My reading of that sentence was that "at least partly responsible" meant any answer from "partly responsbile" onwards.

If the options were "At least partly responsbile" or "Not responsbile", I'd be a bit more worried. (There again, if there is a significant minority who went for higher answers, that could be scary.)

Would a man in the same situation (change the genders and/or sexualities of the other people as necessary) be considered to have been asking for trouble?

Not easy to draw a direct a direct comparison. The unfortunate reality is that a drunk women is in much more danger of being a rape victim than a drunk man. Whether this means women should be expected to drink less than men is open to a whole range of valid but subjective arguments. And there will probably never be a clear answer to this one.

I'm not sure how one can draw a distinction between "asking for trouble" and "reducing the blame on the rapist" - if the victim is considered "partly responsible" (in any sense) then it's not logically possible to consider the rapist "totally responsible".

That's not the way I'd look at it. People who consider a man who was stupid enough to wave a wad of cash in a dark alley partly responsible for being mugged. That certainly would not mean the mugger was any less to blame.

However, how you or I interpret "partly responsible" is not important. What matters is how the people who answered the questions interpreted it.

It's not an either-or question, of course. Very often both are true.

I'm not so sure. If a man hits his wife a second time, I'd have serious doubts he actually was sorry the first time round.

If anyone is genuinely sorry but doing it again, they need help urgently.

Though, if you want to include American cases too, have a look at this very recent Supreme Court decision

The difference is the context in which the stories are reported. One gets the attention of the press because a man quite possibly got away with murder on a technicality, and another got the paper's attention for committing the same horrific act again. Both implicitly question how this was allowed to happen.

What you don't have is entertainment columns poking fun at the victims for this happening to them. True, there's no way anyone would do this when the case was murder, but I have heard moderately seriously cases reported as the "And Finally" story. Would a story of a man who, say, cut off his wife's breasts because she was unfaithful be a funny story? Of course not.

Obviously, this doesn't mean violence against women shouldn't be taken any less seriously. But I fear that when it's violence of women against men, society may be putting an additional barrier to coming forward in place: go to the Police, and you might get laughed at.

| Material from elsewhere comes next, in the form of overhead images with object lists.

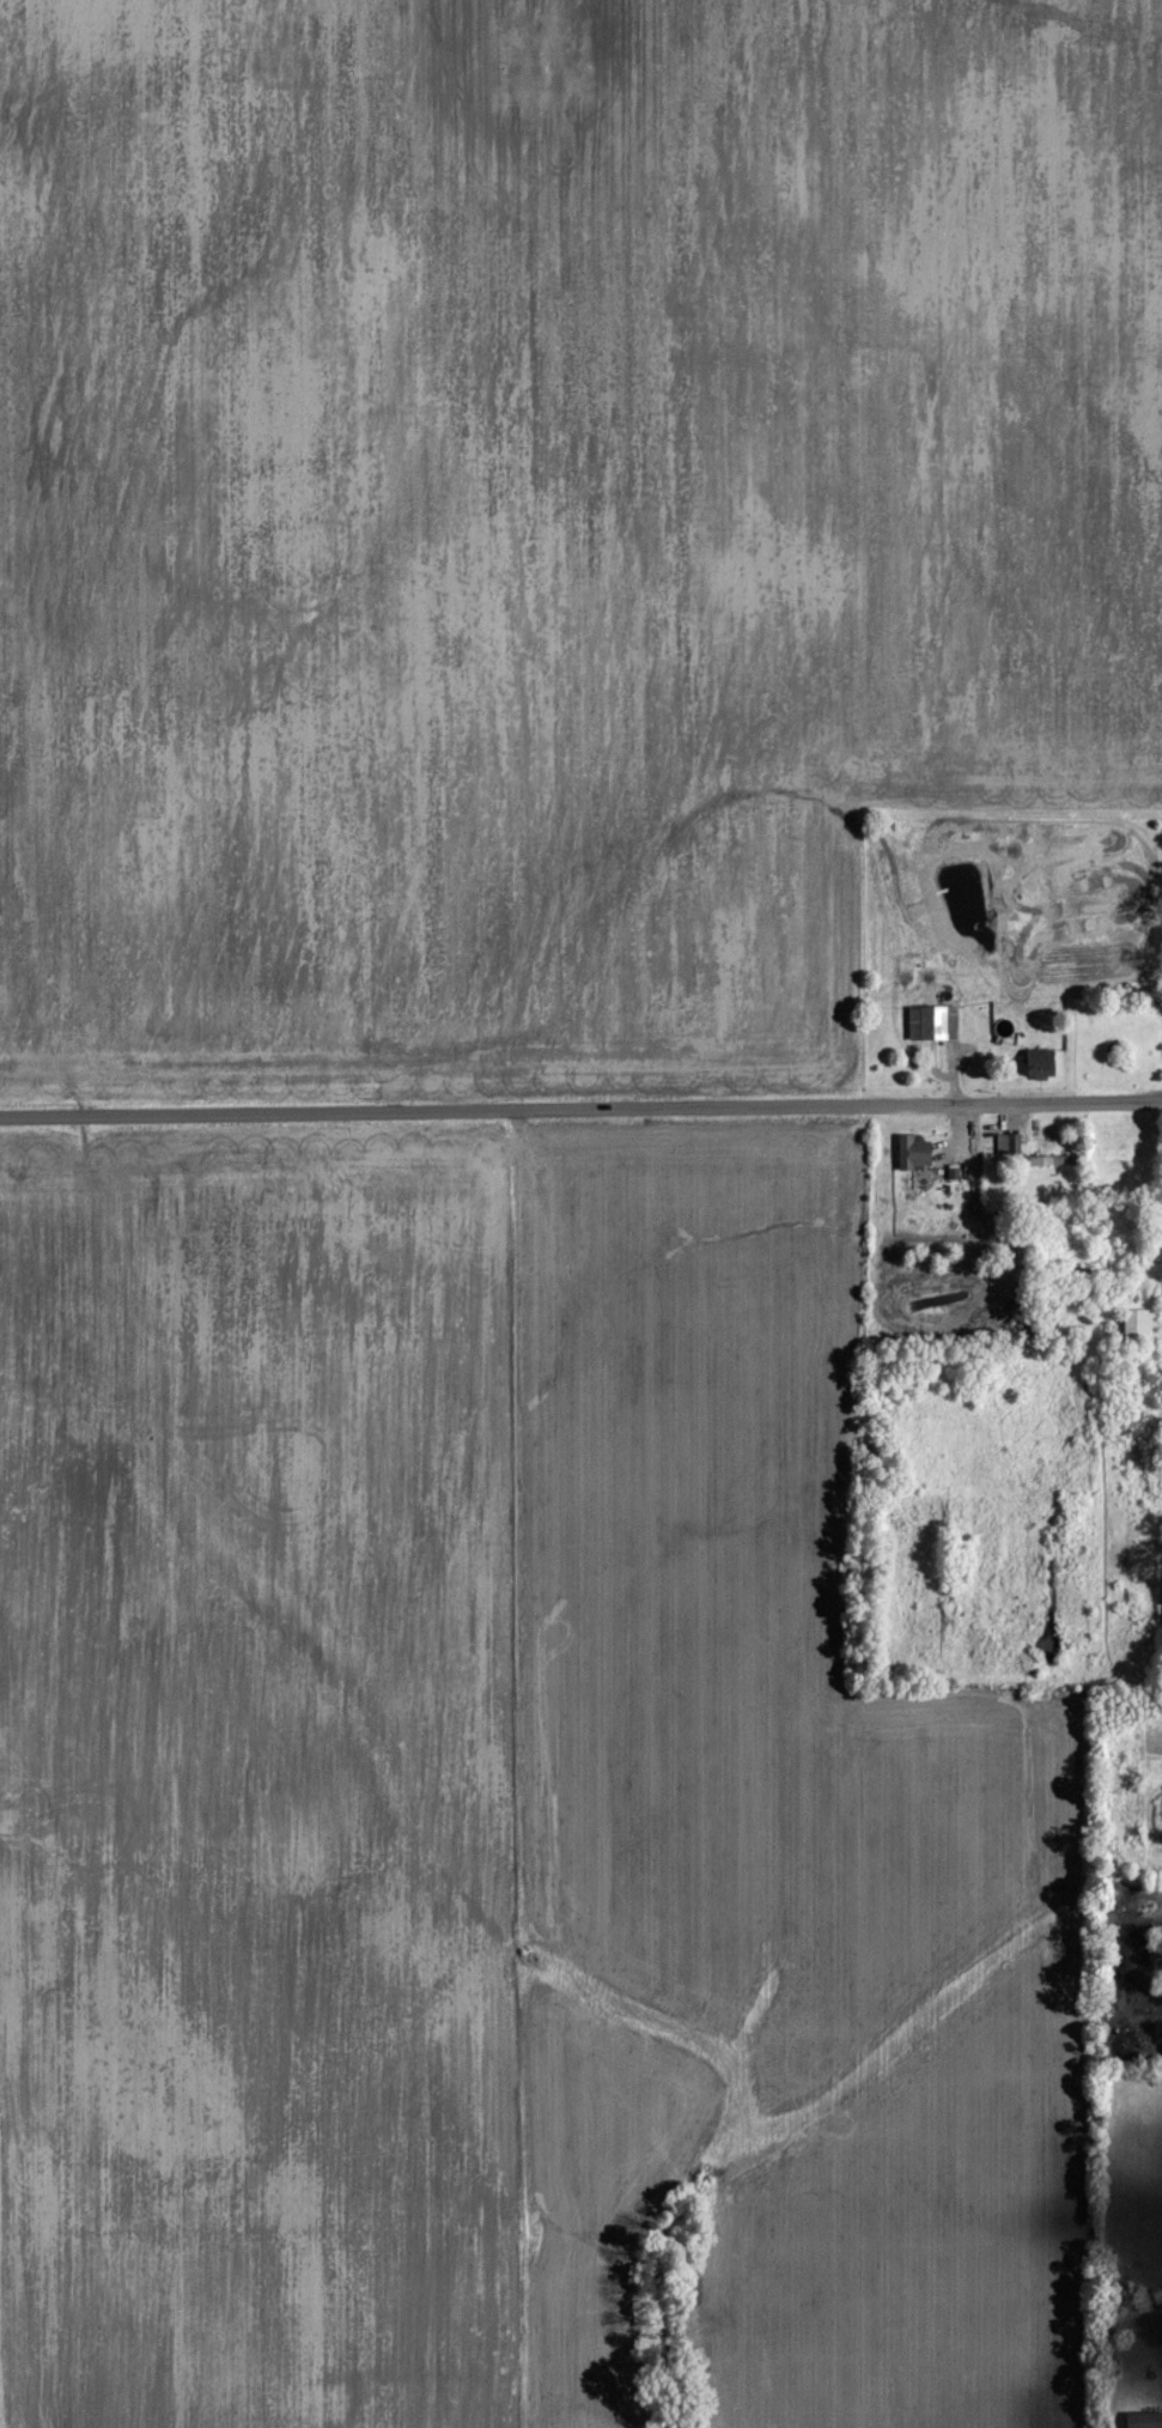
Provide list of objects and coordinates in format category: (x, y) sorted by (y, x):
building: (934, 1022)
building: (1043, 1063)
road: (581, 1105)
building: (917, 1152)
building: (1046, 1160)
building: (1139, 1324)
building: (1145, 2419)

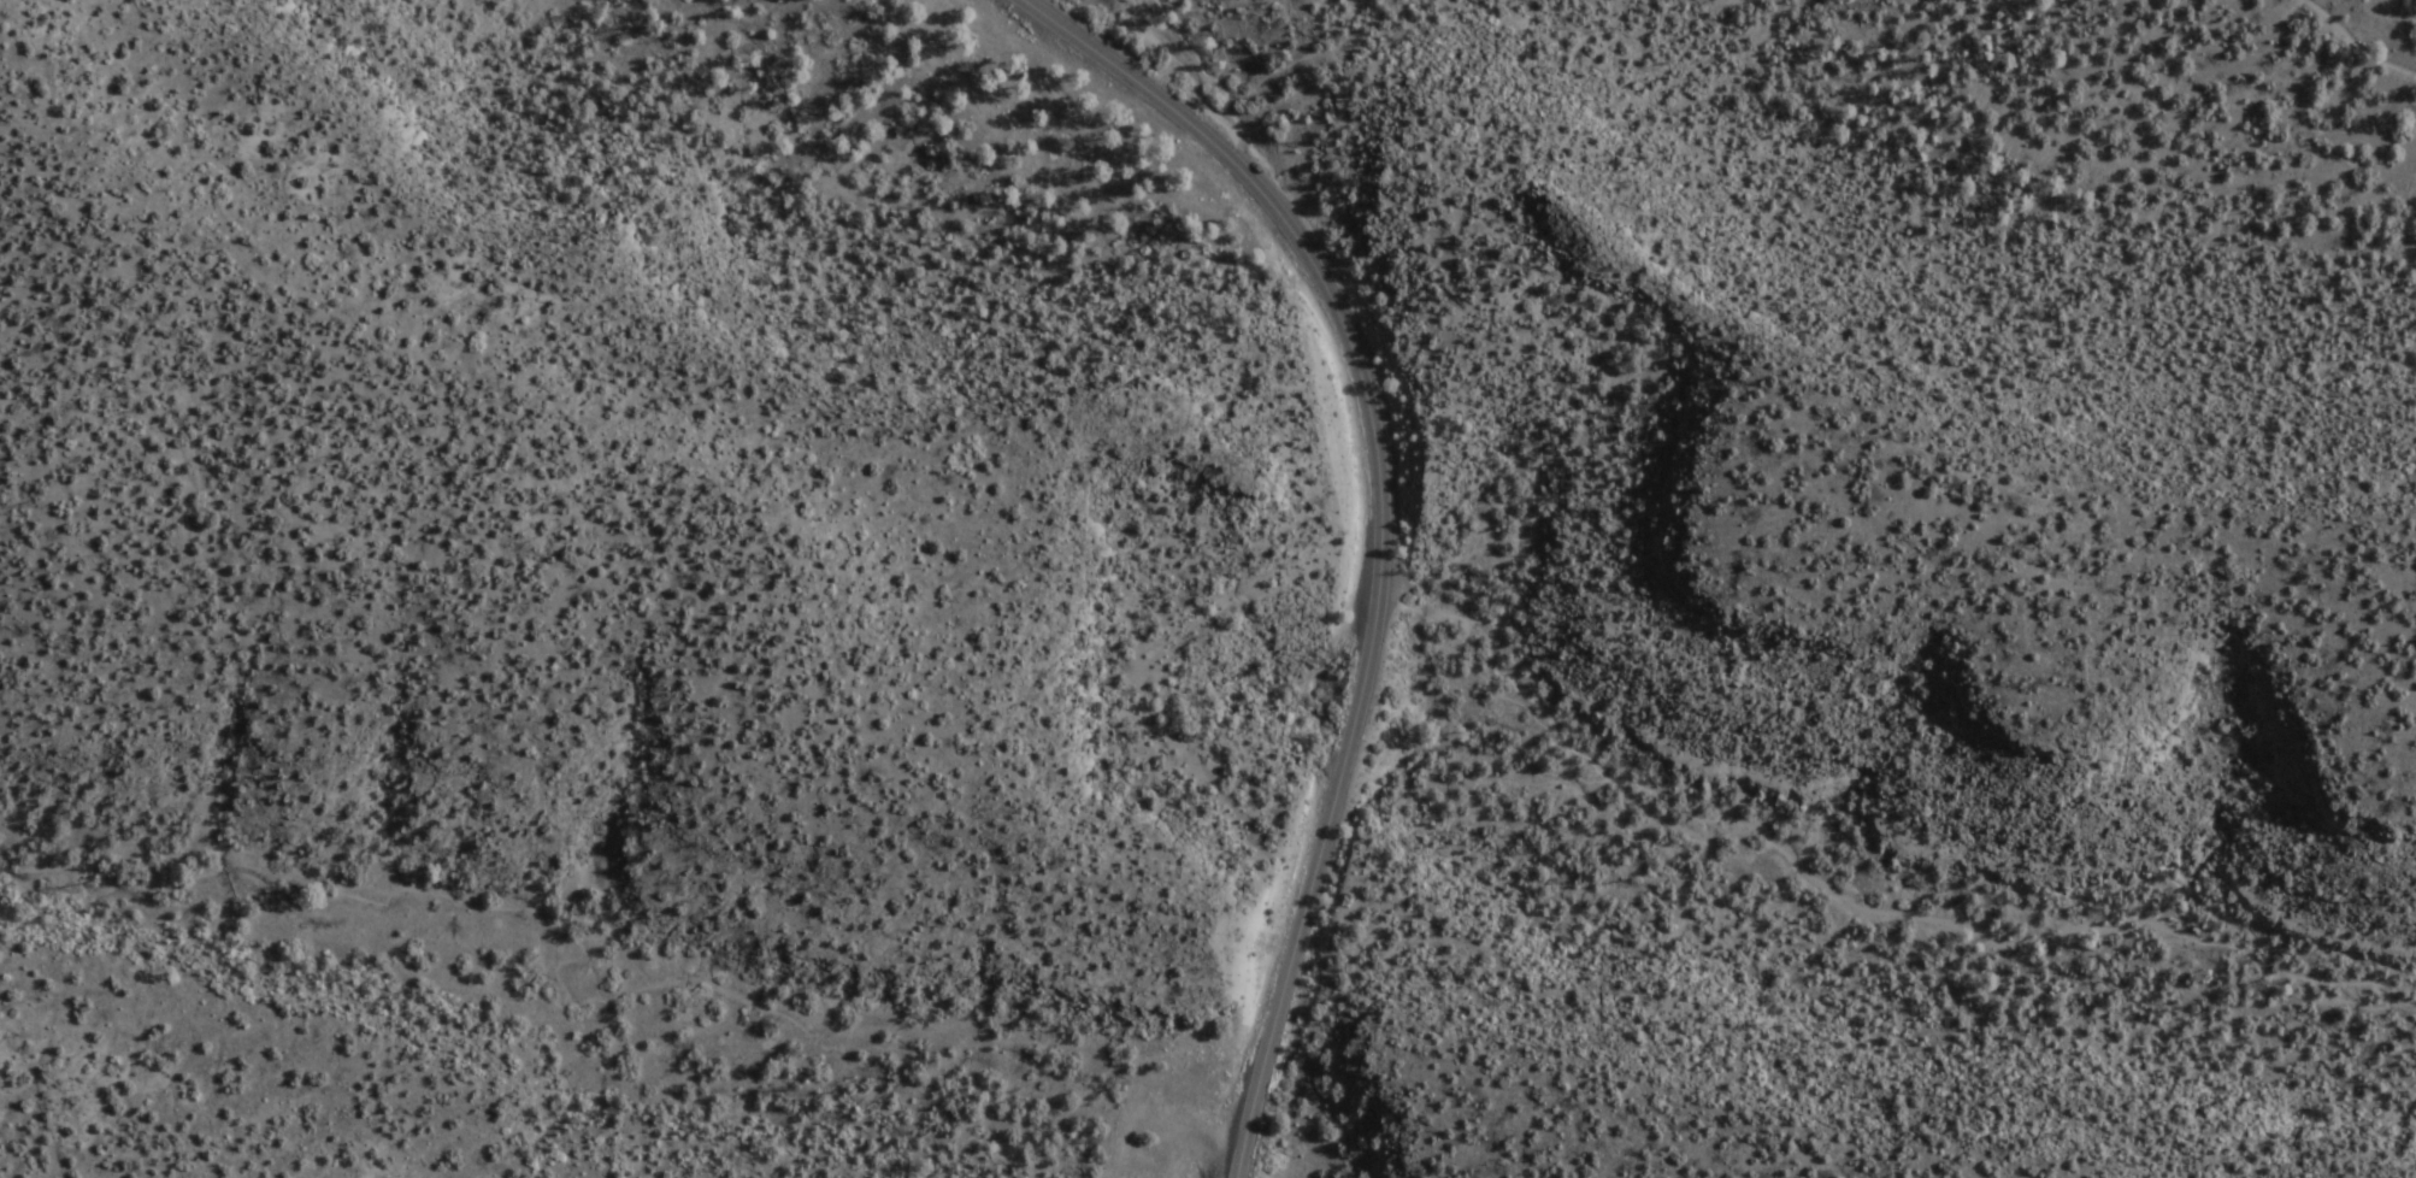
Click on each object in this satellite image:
road: (2364, 28)
road: (1219, 70)
road: (1534, 277)
road: (1375, 526)
road: (1852, 906)

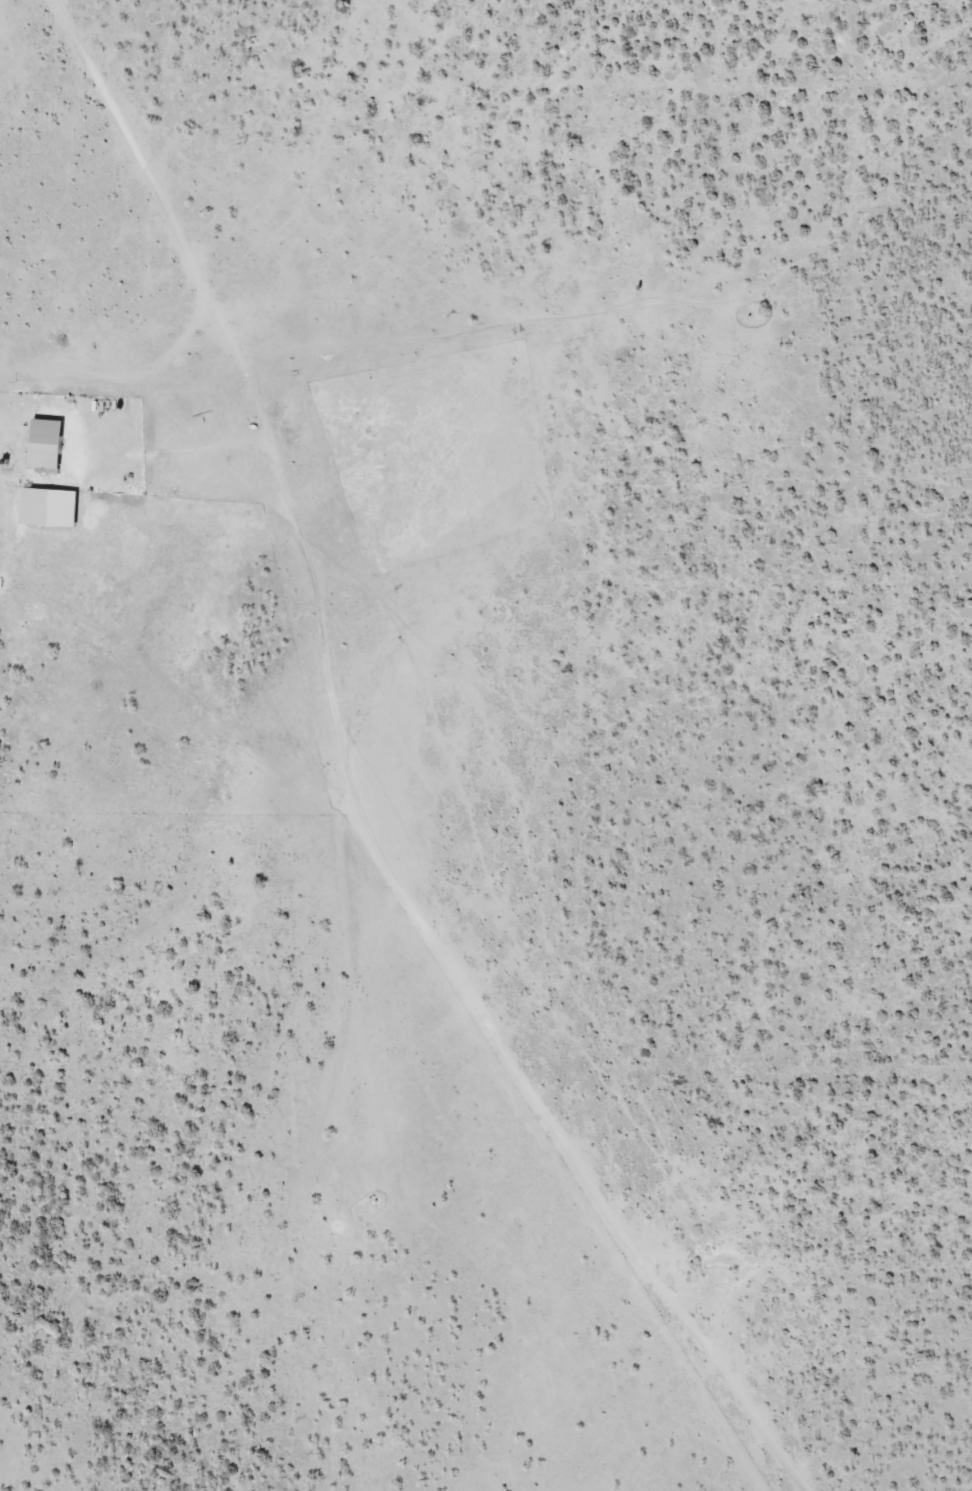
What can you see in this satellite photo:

Although, now I come to think of it, perhaps an even more worrying discrepancy is society's attitude towards violence against children. A lot of people blur the difference between discipline and just hitting your child in anger.. And a man beat his wife as a premeditated punishment (or the other way round), there's no way anyone would excuse that (or at least no-one would do so openly). And yet a vocal minority will quite happily advocate that against children, in the form of "bring back the birch."

Seems that society has a along way to go in a whole range of areas.